Design files in text formats:

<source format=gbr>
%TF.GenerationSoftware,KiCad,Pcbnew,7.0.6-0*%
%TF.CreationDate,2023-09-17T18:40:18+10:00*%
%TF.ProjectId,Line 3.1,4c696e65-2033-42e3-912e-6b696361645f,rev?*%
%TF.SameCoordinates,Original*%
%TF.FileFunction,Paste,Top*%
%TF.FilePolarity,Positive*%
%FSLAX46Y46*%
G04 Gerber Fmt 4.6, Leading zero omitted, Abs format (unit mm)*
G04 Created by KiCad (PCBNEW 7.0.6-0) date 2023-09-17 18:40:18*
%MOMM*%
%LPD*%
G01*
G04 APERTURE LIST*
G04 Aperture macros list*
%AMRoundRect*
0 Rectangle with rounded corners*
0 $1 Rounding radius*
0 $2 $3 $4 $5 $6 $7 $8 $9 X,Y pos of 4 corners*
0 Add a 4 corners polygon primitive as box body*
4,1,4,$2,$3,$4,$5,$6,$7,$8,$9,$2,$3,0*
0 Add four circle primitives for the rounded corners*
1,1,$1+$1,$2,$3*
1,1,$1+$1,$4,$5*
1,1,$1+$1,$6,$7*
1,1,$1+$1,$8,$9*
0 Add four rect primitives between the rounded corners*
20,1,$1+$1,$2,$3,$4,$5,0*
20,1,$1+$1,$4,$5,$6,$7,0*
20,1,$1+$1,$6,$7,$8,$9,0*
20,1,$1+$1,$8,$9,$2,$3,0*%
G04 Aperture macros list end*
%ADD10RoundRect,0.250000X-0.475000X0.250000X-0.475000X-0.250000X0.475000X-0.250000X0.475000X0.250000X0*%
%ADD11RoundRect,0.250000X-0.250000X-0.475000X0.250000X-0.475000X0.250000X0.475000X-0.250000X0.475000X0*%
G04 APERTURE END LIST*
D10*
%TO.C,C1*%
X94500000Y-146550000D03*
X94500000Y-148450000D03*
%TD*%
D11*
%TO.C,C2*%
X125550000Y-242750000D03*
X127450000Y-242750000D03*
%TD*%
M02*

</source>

...

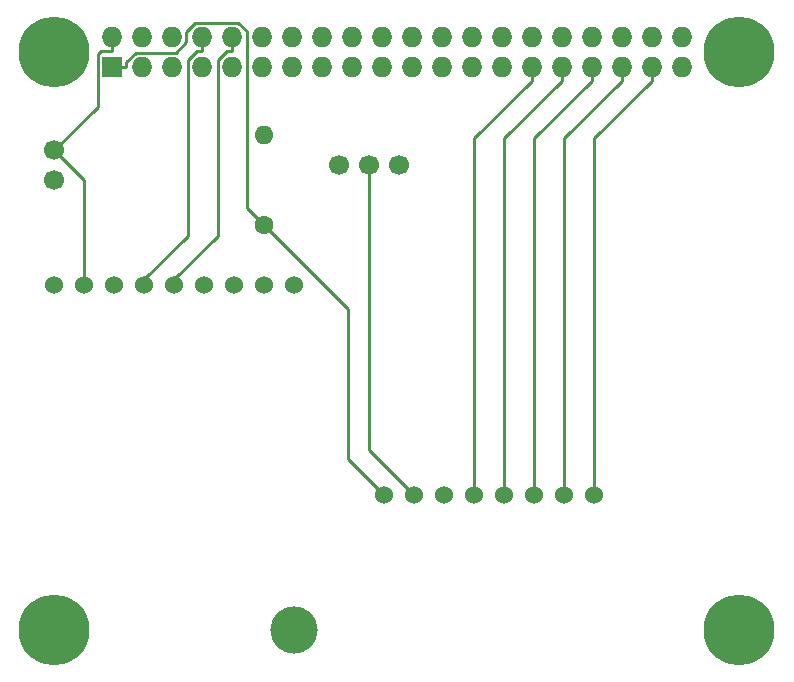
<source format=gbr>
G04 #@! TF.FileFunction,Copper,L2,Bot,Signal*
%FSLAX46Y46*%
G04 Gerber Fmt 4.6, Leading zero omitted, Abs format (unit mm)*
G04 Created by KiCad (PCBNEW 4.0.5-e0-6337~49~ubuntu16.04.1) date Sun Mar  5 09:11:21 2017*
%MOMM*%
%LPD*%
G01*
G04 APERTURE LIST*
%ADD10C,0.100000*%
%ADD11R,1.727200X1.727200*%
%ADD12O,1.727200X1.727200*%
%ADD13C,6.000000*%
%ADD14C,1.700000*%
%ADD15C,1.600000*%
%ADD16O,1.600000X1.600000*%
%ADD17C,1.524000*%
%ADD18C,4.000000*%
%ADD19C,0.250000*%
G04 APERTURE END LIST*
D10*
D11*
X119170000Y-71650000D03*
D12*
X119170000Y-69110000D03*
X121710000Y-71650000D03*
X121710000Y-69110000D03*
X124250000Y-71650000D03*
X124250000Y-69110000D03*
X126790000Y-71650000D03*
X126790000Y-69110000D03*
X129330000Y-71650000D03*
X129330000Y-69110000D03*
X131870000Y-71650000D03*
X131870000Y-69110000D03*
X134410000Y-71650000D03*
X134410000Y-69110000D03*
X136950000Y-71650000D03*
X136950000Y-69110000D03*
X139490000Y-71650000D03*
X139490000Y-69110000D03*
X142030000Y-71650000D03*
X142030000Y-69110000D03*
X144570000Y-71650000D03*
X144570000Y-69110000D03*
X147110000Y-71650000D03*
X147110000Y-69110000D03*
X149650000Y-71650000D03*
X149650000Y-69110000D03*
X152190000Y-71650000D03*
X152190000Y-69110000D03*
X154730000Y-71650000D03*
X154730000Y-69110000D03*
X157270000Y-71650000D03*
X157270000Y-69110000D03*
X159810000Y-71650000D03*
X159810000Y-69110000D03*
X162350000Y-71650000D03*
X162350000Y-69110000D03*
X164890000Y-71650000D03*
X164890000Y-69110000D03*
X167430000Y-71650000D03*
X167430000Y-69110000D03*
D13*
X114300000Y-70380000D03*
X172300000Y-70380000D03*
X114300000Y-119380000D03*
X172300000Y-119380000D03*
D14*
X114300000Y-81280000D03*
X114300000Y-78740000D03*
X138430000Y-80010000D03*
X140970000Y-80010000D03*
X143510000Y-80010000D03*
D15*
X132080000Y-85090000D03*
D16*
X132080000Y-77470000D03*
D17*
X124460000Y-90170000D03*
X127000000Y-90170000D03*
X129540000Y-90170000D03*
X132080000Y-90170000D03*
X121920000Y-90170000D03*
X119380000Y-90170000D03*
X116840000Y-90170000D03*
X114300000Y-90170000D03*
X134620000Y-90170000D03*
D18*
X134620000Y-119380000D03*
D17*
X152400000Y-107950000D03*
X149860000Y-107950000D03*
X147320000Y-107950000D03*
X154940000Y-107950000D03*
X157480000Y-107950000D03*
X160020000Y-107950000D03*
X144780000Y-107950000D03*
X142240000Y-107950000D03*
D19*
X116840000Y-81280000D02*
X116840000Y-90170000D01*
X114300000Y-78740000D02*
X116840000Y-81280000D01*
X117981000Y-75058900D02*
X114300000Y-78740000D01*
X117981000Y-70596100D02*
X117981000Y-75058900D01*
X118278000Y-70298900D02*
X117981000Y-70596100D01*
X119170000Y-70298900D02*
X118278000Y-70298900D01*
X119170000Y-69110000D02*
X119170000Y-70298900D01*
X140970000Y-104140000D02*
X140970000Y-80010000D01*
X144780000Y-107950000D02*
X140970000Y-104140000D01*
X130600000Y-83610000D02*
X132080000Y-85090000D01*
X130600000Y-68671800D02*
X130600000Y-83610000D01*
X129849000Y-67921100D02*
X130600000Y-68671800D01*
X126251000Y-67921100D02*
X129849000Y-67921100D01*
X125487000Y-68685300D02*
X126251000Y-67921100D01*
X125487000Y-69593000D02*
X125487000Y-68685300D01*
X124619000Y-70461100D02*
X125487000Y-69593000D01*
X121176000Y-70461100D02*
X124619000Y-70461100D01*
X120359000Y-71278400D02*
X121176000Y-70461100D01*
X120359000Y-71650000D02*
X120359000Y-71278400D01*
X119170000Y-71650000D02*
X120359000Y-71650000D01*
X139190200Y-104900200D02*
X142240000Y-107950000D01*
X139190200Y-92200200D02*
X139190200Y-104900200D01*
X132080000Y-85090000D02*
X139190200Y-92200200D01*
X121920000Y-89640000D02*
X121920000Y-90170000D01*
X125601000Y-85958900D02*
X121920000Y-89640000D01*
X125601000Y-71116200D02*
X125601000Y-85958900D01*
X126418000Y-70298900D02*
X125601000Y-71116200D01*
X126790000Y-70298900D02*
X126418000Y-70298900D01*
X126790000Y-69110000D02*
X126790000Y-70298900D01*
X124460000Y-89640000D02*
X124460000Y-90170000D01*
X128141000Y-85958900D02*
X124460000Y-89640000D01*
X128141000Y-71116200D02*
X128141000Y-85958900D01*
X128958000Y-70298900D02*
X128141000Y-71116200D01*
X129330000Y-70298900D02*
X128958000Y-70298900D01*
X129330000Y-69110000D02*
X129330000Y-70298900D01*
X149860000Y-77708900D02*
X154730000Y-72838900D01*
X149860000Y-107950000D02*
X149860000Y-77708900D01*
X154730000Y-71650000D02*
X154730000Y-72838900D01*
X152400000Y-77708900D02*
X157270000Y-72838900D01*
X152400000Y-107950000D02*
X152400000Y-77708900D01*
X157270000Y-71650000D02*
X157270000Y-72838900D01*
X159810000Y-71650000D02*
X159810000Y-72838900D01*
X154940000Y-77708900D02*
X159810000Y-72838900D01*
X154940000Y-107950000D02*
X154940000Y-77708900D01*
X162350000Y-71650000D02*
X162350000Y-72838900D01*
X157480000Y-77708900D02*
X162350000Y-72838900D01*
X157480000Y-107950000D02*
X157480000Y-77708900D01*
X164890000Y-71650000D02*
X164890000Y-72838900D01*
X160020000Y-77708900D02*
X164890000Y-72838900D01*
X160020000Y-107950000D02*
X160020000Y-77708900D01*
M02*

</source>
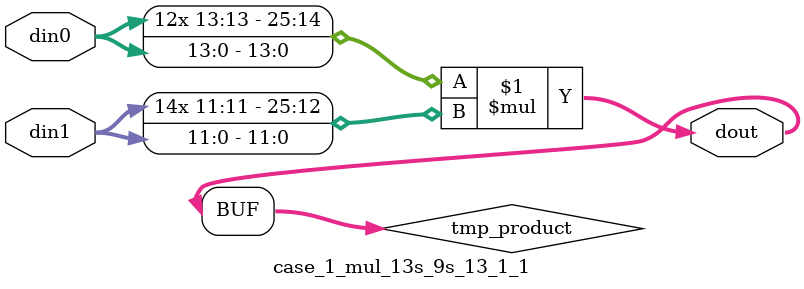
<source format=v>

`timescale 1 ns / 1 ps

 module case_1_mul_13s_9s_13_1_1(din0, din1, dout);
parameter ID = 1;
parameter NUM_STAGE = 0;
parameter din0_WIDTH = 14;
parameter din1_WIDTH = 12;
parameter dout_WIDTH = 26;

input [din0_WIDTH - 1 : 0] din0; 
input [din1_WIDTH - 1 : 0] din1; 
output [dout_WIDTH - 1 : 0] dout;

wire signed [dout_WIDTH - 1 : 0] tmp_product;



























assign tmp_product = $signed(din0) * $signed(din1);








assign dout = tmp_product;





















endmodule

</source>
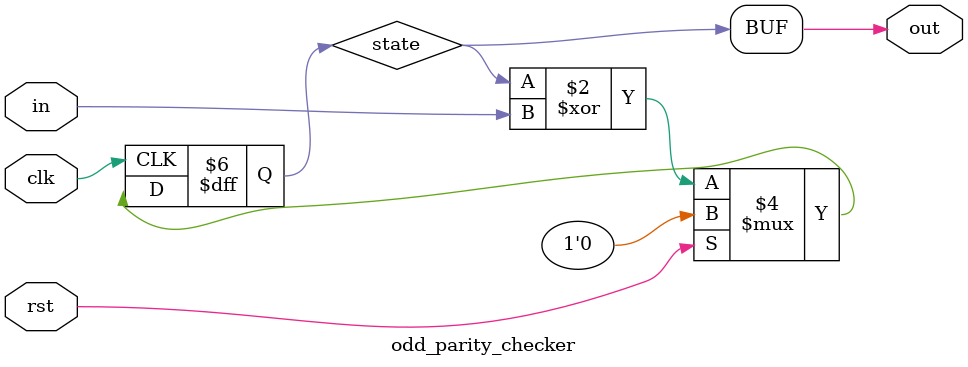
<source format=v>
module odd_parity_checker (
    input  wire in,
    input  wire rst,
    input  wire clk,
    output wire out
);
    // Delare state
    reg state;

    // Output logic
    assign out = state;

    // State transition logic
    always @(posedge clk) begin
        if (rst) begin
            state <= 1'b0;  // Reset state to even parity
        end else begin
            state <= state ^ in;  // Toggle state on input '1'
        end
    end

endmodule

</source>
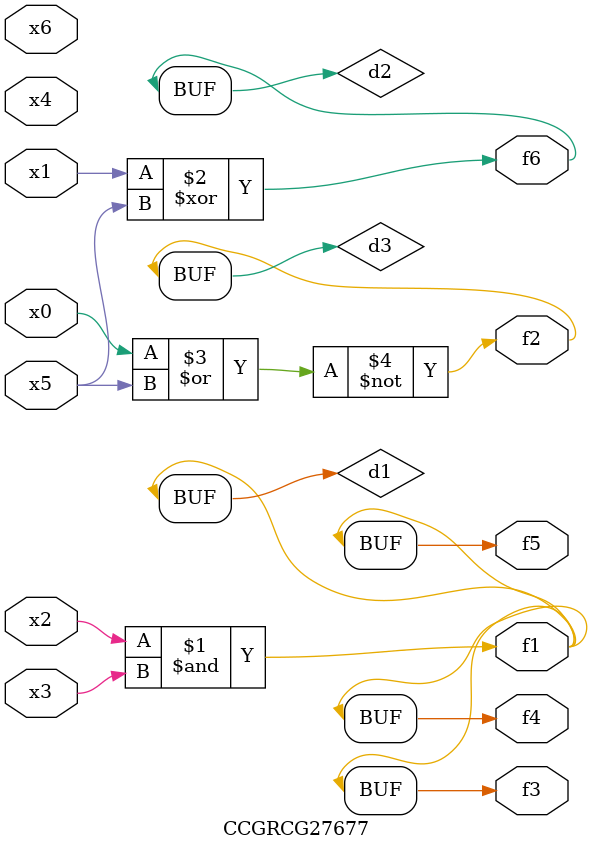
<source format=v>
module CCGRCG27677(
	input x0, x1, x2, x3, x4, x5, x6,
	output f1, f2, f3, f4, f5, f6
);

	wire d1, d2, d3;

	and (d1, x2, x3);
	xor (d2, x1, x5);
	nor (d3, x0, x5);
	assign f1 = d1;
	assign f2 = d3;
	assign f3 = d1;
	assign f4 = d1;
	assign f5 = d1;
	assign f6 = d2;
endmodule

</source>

▶ Work to complete
Search the records above for "primitives". Copy each line where it is found.

▶ Reply
0 Add four circle primitives for the rounded corners*
0 Add four rect primitives between the rounded corners*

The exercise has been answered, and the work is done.